At the 2017 World Aquatics Championships in Budapest, in the Men's 50 metre breaststroke, he broke two times the Americas record, with 26.67 at heats and 26.52 in the final, to obtain the silver medal. He also finished 11th in the Men's 100 metre breaststroke, and 5th In the Men's 4 × 100 metre medley relay, along with Henrique Martins, Guilherme Guido and Marcelo Chierighini.

At the 2018 Pan Pacific Swimming Championships in Japan, he won a bronze medal in the 100-metre breaststroke, with a time of 59.60.

At the 2018 FINA World Swimming Championships (25 m) in Hangzhou, China, he finished 6th in the Men's 50 metre breaststroke, 9th in the Mixed 4 × 50 metre medley relay, and 11th in the Men's 100 metre breaststroke.

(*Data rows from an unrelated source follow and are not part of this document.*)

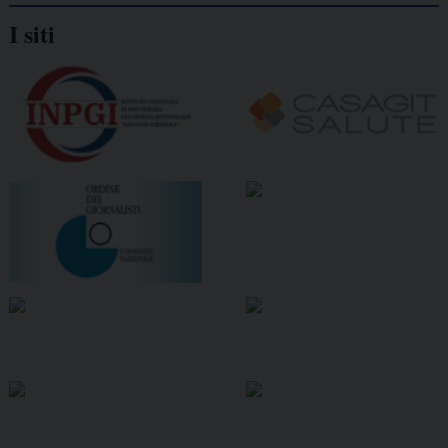
I siti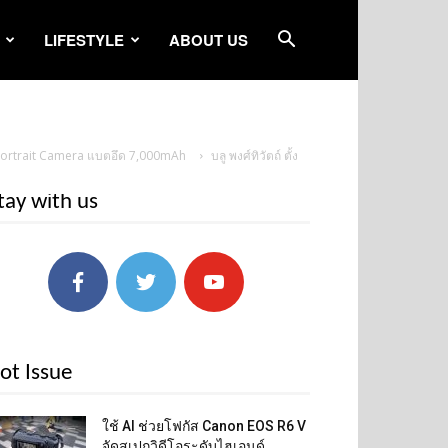
LIFESTYLE
ABOUT US
I Portrait Camera แบตอึด 7,000mAh
บลู พงศ์ทิวัตถ์ ตั้ง
tay with us
ot Issue
ใช้ AI ช่วยโฟกัส Canon EOS R6 V
จัดสเปกวิดีโอระดับไฮเอนด์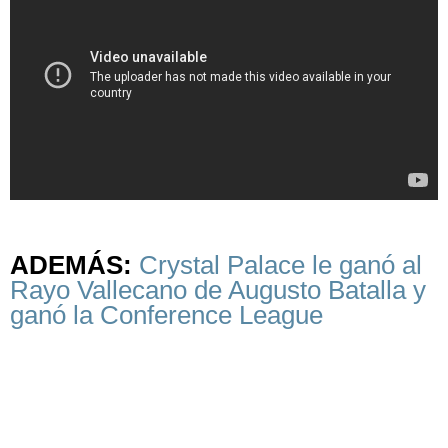
ADEMÁS:
Crystal Palace le ganó al
Rayo Vallecano de Augusto Batalla y
ganó la Conference League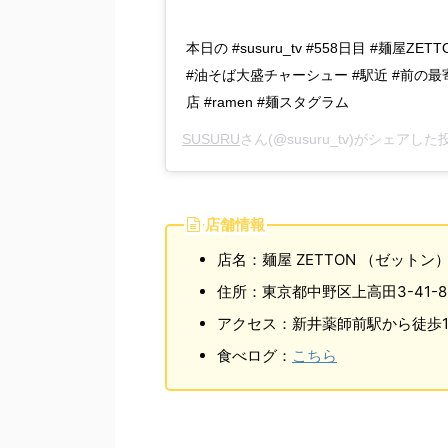
本日の #susuru_tv #558日目 #麺屋ZE
#油そば大盛チャーシュー #駅近 #前の最
店 #ramen #麺スタグラム
SUSURU
さん(@susuru_tv)がシェアした
店舗情報
店名：麺屋 ZETTON （ゼットン
住所：東京都中野区上高田3-41-8
アクセス：新井薬師前駅から徒歩1
食べログ：
こちら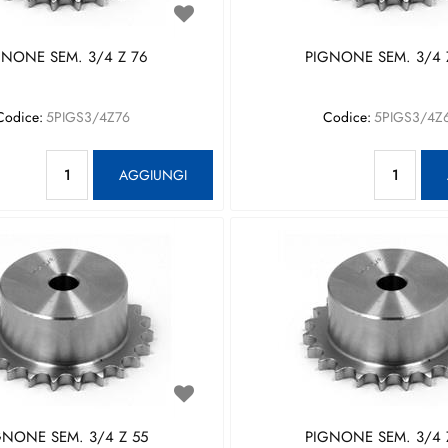
GNONE SEM. 3/4 Z 76
PIGNONE SEM. 3/4 
Codice:
5PIGS3/4Z76
Codice:
5PIGS3/4Z
Quantità
Qu
AGGIUNGI
GNONE SEM. 3/4 Z 55
PIGNONE SEM. 3/4 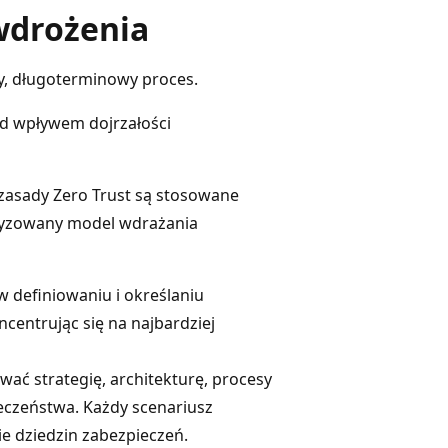
wdrożenia
y, długoterminowy proces.
od wpływem dojrzałości
zasady Zero Trust są stosowane
uryzowany model wdrażania
definiowaniu i określaniu
centrując się na najbardziej
ać strategię, architekturę, procesy
czeństwa. Każdy scenariusz
ie dziedzin zabezpieczeń.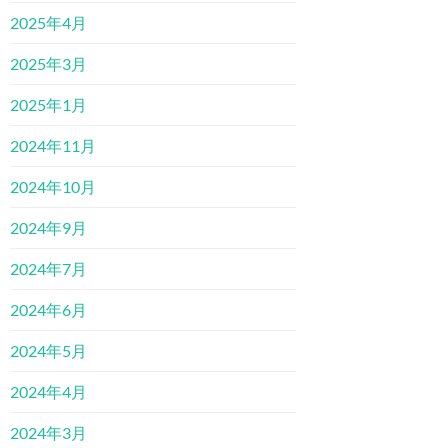
2025年4月
2025年3月
2025年1月
2024年11月
2024年10月
2024年9月
2024年7月
2024年6月
2024年5月
2024年4月
2024年3月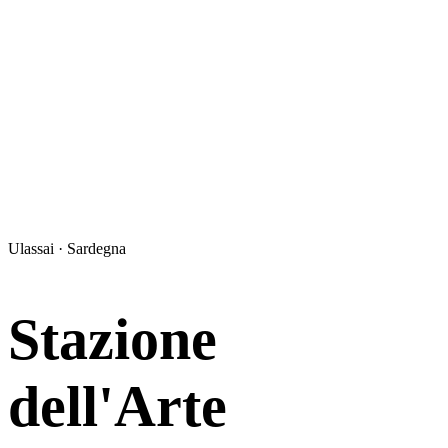
Ulassai · Sardegna
Stazione
dell'Arte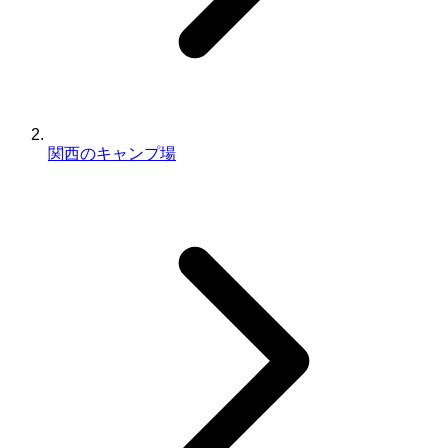
関西のキャンプ場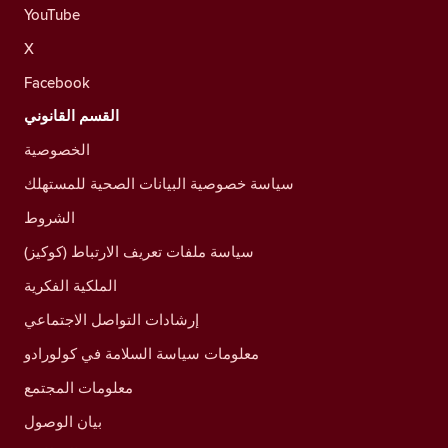
YouTube
X
Facebook
القسم القانوني
الخصوصية
سياسة خصوصية البيانات الصحية للمستهلك
الشروط
سياسة ملفات تعريف الارتباط (كوكيز)
الملكية الفكرية
إرشادات التواصل الاجتماعي
معلومات سياسة السلامة في كولورادو
معلومات المجتمع
بيان الوصول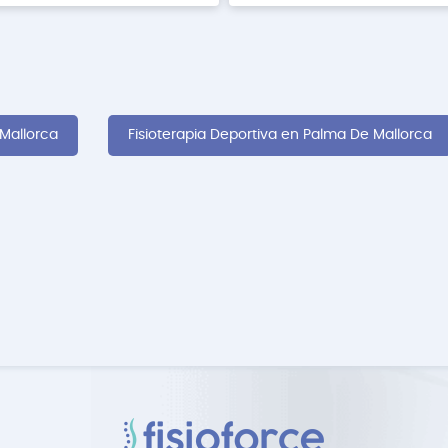
 Mallorca
Fisioterapia Deportiva en Palma De Mallorca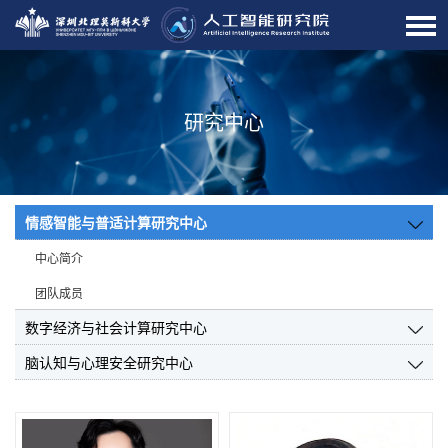
研究中心
情感智能与普适计算研究中心
中心简介
团队成员
数字经济与社会计算研究中心
脑认知与心理安全研究中心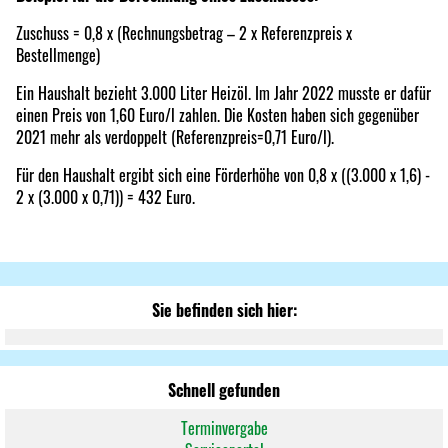
Zuschuss = 0,8 x (Rechnungsbetrag – 2 x Referenzpreis x
Bestellmenge)
Ein Haushalt bezieht 3.000 Liter Heizöl. Im Jahr 2022 musste er dafür
einen Preis von 1,60 Euro/l zahlen. Die Kosten haben sich gegenüber
2021 mehr als verdoppelt (Referenzpreis=0,71 Euro/l).
Für den Haushalt ergibt sich eine Förderhöhe von 0,8 x ((3.000 x 1,6) -
2 x (3.000 x 0,71)) = 432 Euro.
Sie befinden sich hier:
Schnell gefunden
Terminvergabe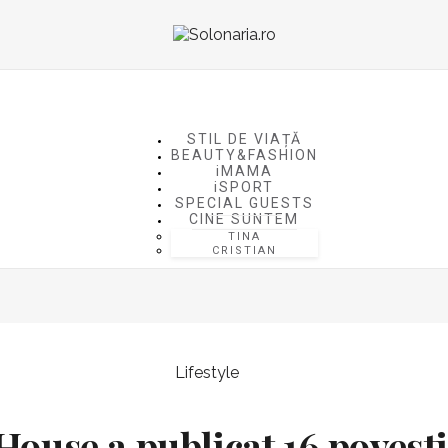
STIL DE VIAȚĂ
BEAUTY&FASHION
iMAMA
iSPORT
SPECIAL GUESTS
CINE SUNTEM
TINA
CRISTIAN
Lifestyle
ouse a publicat 16 povești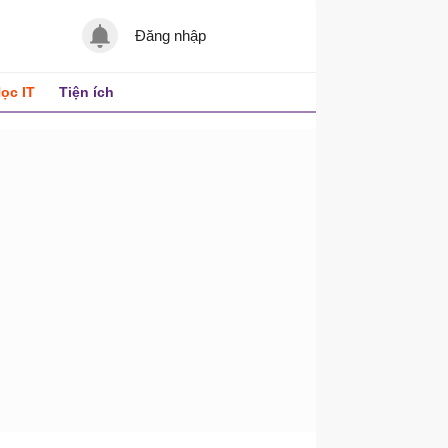
Đăng nhập
ọc IT
Tiện ích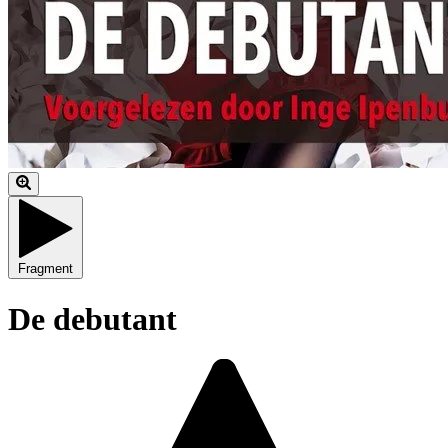
Fragment
De debutant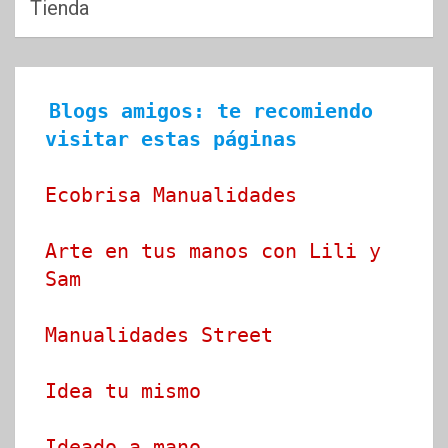
Tienda
Blogs amigos: te recomiendo 
visitar estas páginas
Ecobrisa Manualidades
Arte en tus manos con Lili y 
Sam
Manualidades Street
Idea tu mismo
Ideado a mano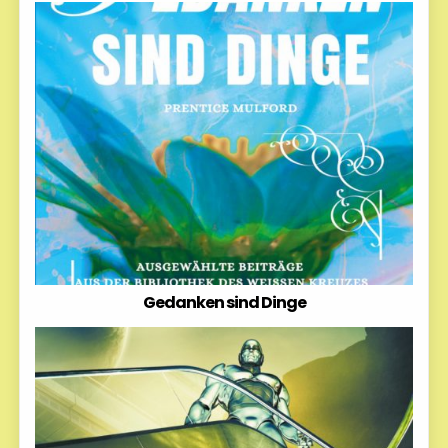
Gedanken sind Dinge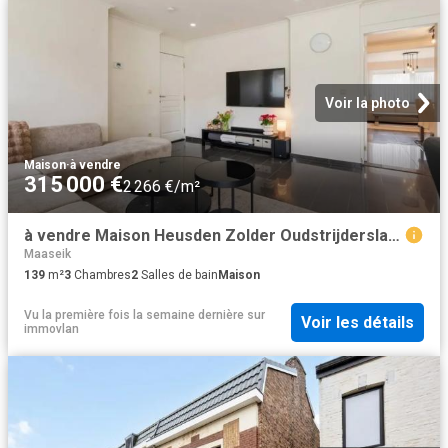
Voir la photo
Maison
·
à vendre
315 000 €
2 266 €/m²
à vendre Maison Heusden Zolder Oudstrijderslaan
Maaseik
139
m²
3
Chambres
2
Salles de bain
Maison
Vu la première fois la semaine dernière
sur
Voir les détails
immovlan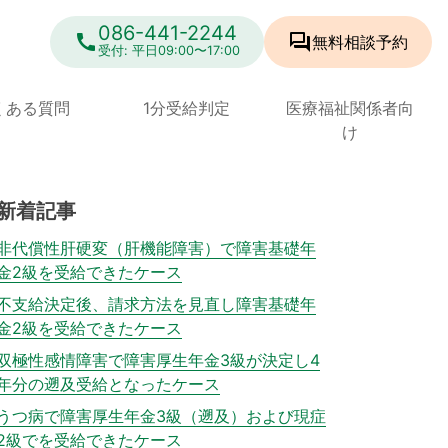
086-441-2244
call
forum
無料相談
予約
受付: 平日09:00〜17:00
くある質問
1分受給判定
医療福祉関係者向
け
新着記事
非代償性肝硬変（肝機能障害）で障害基礎年
金2級を受給できたケース
不支給決定後、請求方法を見直し障害基礎年
金2級を受給できたケース
双極性感情障害で障害厚生年金3級が決定し4
年分の遡及受給となったケース
うつ病で障害厚生年金3級（遡及）および現症
2級でを受給できたケース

At the 2019 Maria Lenk Trophy, he broke the Americas record in the 50 metre breaststroke, with a time of 26.42.

At the 2019 World Aquatics Championships in Gwangju, South Korea, he won the bronze medal in the Men's 50 metre breaststroke. It was the first time that Brazil got two medals in the same event, in a World Championship: Felipe Lima got the silver. In the Men's 4 × 100 metre medley relay, he finished 6th, helping Brazil qualify for the Tokyo 2020 Olympics. He also finished 11th in the Men's 100 metre breaststroke.

At the 2019 Pan American Games held in Lima, Peru, João Gomes Jr. debuts in Pan American Games late but efficiently, earning gold in the Men's 100 metre breaststroke by defeating Olympic medalist Cody Miller, and the 2017 World's runner-up Kevin Cordes, with a time of 59.51. He also won a gold medal in the Mixed 4 × 100 metre medley relay, and a silver medal in the Men's 4 × 100 metre medley relay.

===2021–24===

At the 2021 FINA World Swimming Championships (25 m) in Abu Dhabi, United Arab Emirates, in the Men's 50 metre breaststroke, close to his 36 year old birthday, he won a bronze medal, with a time of 25.80. He also finished 4th in the Men's 4 × 50 metre medley relay.

At the 2022 World Aquatics Championships held in Budapest, Hungary, he qualified 3rd at heats, but was disqualified in the semifinals of the Men's 50 metre breaststroke. He also finished 9th in the 4 × 100 metre mixed medley relay, along with Guilherme Basseto, Giovanna Diamante and Stephanie Balduccini and 10th in the Men's 4 × 100 metre medley relay, along with Guilherme Basseto, Matheus Gonche and Luiz Gustavo Borges.

At the 2022 FINA World Swimming Championships (25 m), in Melbourne, Australia, he suffered a disqualification in the heats of the Men's 50 metre breaststroke.

At the 2023 World Aquatics Championships, in Fukuoka, Japan, at the age of 37, he finished 7th in the Men's 50 metre breaststroke.